## Raw data
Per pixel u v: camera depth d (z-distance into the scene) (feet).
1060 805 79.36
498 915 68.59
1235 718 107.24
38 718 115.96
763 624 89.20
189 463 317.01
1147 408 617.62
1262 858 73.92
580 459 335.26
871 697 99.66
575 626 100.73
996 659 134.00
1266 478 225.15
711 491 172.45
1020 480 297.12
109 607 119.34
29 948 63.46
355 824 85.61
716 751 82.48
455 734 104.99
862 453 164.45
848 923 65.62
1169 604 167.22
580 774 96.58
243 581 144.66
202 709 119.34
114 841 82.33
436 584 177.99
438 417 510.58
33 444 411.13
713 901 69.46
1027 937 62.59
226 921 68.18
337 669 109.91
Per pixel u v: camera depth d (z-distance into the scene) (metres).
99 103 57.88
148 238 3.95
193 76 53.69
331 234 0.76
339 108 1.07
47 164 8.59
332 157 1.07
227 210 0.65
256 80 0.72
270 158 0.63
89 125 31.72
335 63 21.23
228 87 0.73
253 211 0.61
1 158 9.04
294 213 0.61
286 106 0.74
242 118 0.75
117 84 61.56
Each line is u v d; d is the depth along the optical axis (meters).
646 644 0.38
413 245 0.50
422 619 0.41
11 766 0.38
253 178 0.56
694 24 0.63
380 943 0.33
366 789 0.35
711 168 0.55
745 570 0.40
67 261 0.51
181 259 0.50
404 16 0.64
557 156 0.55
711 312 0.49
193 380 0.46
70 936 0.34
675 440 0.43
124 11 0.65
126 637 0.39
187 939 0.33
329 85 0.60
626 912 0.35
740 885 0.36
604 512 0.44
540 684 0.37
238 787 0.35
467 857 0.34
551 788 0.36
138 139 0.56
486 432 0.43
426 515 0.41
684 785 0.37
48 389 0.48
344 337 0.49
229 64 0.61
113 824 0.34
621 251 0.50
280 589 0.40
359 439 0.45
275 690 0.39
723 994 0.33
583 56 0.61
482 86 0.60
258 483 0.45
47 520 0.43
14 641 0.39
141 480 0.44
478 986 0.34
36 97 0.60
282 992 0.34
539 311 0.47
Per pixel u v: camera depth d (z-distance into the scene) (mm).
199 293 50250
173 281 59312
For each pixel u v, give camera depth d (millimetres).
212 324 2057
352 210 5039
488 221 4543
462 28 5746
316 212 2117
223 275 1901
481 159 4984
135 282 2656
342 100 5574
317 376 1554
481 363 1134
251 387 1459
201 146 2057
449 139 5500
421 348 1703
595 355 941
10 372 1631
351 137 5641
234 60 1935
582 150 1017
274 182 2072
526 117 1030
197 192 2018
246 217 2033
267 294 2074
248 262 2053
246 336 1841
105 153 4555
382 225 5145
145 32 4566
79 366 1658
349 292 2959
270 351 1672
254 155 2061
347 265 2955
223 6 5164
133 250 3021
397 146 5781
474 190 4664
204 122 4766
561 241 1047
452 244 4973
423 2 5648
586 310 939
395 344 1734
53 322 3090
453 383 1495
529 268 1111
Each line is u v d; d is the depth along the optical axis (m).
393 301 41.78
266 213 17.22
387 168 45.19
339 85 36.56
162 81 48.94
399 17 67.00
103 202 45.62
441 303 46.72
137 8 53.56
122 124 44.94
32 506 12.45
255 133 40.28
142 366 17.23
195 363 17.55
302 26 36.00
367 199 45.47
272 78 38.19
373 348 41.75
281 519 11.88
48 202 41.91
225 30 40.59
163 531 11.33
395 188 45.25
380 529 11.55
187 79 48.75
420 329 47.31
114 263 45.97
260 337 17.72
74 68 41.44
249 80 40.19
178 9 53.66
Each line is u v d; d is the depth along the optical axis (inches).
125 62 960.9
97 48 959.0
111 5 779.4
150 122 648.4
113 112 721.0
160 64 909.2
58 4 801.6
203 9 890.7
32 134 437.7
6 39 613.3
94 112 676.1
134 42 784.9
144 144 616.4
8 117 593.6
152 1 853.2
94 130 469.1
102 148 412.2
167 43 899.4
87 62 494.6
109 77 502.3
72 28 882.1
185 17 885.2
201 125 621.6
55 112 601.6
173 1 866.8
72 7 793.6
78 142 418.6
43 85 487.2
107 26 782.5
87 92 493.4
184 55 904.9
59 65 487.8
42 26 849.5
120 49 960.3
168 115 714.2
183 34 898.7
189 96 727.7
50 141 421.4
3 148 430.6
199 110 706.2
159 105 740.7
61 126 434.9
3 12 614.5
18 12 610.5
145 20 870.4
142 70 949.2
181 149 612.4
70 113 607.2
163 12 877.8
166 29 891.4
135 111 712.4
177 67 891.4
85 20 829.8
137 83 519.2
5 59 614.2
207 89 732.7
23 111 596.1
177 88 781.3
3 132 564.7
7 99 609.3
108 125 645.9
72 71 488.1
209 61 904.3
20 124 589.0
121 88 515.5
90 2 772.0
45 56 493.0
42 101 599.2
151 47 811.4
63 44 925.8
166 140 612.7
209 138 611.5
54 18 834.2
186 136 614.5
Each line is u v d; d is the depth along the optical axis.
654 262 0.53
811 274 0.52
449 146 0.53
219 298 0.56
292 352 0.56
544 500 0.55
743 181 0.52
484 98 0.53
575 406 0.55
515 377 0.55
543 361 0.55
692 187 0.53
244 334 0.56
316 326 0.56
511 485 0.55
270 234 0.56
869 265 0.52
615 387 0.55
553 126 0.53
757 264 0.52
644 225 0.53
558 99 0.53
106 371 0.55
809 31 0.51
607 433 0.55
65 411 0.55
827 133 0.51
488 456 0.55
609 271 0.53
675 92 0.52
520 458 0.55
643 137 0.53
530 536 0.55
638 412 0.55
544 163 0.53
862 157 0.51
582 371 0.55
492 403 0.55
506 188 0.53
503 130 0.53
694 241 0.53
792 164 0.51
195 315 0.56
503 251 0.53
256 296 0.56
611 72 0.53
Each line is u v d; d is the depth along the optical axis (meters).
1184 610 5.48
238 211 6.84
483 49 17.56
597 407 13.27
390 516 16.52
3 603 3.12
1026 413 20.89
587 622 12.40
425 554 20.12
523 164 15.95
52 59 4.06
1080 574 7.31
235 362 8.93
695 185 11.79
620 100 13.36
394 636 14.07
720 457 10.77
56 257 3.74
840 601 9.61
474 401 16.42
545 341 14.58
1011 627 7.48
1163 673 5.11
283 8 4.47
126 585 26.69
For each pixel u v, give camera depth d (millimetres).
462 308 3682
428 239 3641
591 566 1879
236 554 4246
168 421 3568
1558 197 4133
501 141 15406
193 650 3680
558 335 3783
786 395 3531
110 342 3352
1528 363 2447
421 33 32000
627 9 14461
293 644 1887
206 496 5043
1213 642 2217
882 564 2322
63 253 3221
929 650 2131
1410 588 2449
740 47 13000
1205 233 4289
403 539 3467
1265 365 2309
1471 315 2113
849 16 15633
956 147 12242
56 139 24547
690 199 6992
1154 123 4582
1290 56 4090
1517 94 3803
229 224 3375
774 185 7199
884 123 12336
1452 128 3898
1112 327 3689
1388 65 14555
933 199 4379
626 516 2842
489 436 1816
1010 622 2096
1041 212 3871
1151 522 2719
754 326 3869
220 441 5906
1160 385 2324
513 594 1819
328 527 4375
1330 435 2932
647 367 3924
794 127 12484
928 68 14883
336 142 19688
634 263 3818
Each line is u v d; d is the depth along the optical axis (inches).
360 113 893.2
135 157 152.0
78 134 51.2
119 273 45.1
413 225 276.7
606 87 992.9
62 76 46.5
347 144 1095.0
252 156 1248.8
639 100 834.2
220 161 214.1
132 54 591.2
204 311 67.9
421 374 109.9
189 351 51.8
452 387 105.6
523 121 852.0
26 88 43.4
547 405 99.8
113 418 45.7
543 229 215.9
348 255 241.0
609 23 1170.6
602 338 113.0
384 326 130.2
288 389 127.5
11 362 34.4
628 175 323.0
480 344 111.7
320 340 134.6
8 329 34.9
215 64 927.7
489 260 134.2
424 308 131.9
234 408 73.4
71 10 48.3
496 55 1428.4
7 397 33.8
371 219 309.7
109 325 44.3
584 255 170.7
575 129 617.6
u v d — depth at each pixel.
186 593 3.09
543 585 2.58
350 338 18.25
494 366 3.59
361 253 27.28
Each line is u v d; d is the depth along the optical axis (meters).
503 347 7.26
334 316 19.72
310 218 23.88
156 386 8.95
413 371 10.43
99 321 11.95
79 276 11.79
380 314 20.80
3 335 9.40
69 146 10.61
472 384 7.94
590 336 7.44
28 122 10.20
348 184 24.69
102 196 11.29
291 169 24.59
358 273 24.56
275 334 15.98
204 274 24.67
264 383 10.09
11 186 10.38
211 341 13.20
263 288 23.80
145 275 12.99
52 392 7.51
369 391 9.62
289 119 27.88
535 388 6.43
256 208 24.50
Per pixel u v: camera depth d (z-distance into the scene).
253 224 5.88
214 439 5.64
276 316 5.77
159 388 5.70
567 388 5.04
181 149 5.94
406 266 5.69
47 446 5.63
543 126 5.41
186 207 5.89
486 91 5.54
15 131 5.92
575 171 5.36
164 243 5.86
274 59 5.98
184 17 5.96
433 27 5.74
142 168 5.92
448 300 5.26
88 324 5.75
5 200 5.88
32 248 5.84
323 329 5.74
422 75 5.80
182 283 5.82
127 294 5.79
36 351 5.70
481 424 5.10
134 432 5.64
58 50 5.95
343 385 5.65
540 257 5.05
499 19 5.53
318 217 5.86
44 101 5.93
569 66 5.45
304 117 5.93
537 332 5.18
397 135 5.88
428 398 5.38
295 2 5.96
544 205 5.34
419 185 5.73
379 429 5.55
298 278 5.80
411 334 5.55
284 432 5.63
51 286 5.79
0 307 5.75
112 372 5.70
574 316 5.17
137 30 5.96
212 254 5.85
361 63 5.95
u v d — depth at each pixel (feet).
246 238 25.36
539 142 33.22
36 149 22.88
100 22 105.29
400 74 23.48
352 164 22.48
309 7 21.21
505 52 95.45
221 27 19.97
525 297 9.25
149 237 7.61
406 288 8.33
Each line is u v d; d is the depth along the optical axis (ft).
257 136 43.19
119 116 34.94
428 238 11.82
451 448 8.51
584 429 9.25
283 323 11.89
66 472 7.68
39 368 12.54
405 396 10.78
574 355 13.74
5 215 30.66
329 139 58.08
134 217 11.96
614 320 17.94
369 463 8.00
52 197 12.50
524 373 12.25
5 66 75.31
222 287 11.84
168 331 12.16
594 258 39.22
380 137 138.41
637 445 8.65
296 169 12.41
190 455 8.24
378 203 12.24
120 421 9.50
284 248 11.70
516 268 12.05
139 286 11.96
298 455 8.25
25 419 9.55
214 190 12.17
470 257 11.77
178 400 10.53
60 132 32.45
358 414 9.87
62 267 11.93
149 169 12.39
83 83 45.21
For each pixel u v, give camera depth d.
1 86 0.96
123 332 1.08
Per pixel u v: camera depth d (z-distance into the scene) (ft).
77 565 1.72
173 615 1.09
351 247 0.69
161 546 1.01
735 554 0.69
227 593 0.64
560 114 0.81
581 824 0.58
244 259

## Exercise instructions
Copy range, inclusive: the line holding "23 111 596.1" to the line holding "the optical axis.". Reproduce exactly those lines of the records above and no others.

## Answer for the task
23 111 596.1
177 88 781.3
3 132 564.7
7 99 609.3
108 125 645.9
72 71 488.1
209 61 904.3
20 124 589.0
121 88 515.5
90 2 772.0
45 56 493.0
42 101 599.2
151 47 811.4
63 44 925.8
166 140 612.7
209 138 611.5
54 18 834.2
186 136 614.5
Each line is u v d; d is the depth along the optical axis.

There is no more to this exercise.